Publication year - 1998
Publication title -
pharmacotherapy: the journal of human pharmacology and drug therapy
Language(s) - English
Resource type - Journals
SCImago Journal Rank - 1.227
H-Index - 109
eISSN - 1875-9114
pISSN - 0277-0008
DOI - 10.1002/j.1875-9114.1998.tb03109.x
Subject(s) - antimicrobial , linezolid , medicine , streptococcus pneumoniae , antibiotics , staphylococcus aureus , pharmacology , pharmacodynamics , penicillin , pharmacokinetics , microbiology and biotechnology , vancomycin , biology , bacteria , genetics
The oxazolidinones are a new synthetic class of antimicrobials structurally unrelated to any agent presently marketed.

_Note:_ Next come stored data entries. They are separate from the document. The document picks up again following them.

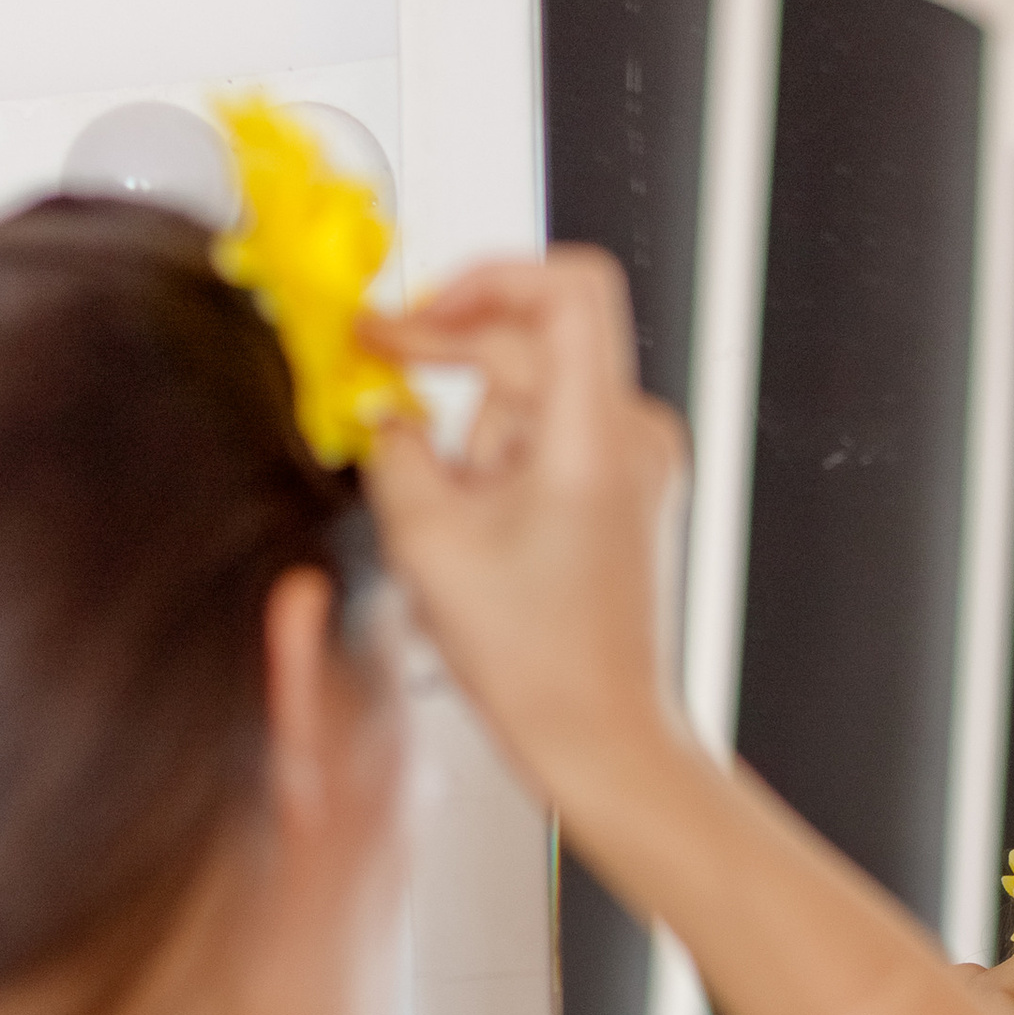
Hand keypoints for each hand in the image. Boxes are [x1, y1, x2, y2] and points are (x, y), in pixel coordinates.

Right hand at [364, 250, 687, 805]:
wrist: (601, 737)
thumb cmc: (540, 664)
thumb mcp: (429, 543)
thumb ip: (394, 450)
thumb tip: (384, 409)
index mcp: (595, 434)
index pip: (567, 286)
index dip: (486, 278)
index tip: (421, 309)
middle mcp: (633, 436)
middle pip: (534, 342)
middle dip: (449, 363)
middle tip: (375, 367)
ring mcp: (638, 463)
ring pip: (533, 396)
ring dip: (475, 432)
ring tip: (452, 515)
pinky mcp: (627, 490)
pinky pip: (550, 438)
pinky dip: (500, 463)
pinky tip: (477, 528)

Data pertaining to these compounds, with respect to their pharmacology, pharmacokinetics, pharmacodynamics, mechanism of action, and bacteriologic activity, focusing on the analogs linezolid (PNU 100766) and eperezolid (PNU 100592), were retrieved by MEDLINE search and review of relevant abstracts presented at recent clinical conferences. Since the drugs are still investigational, we obtained in vitro and animal data as well as available human studies. The oxazolidinones have bacteriostatic activity against a number of important pathogens including methicillin‐resistant Staphylococcus aureus , penicillin‐resistant Streptococcus pneumoniae , and vancomycin‐resistant enterococci. They appear to be efficacious and well tolerated both orally and parenterally. Their role remains to be elucidated by clinical trials.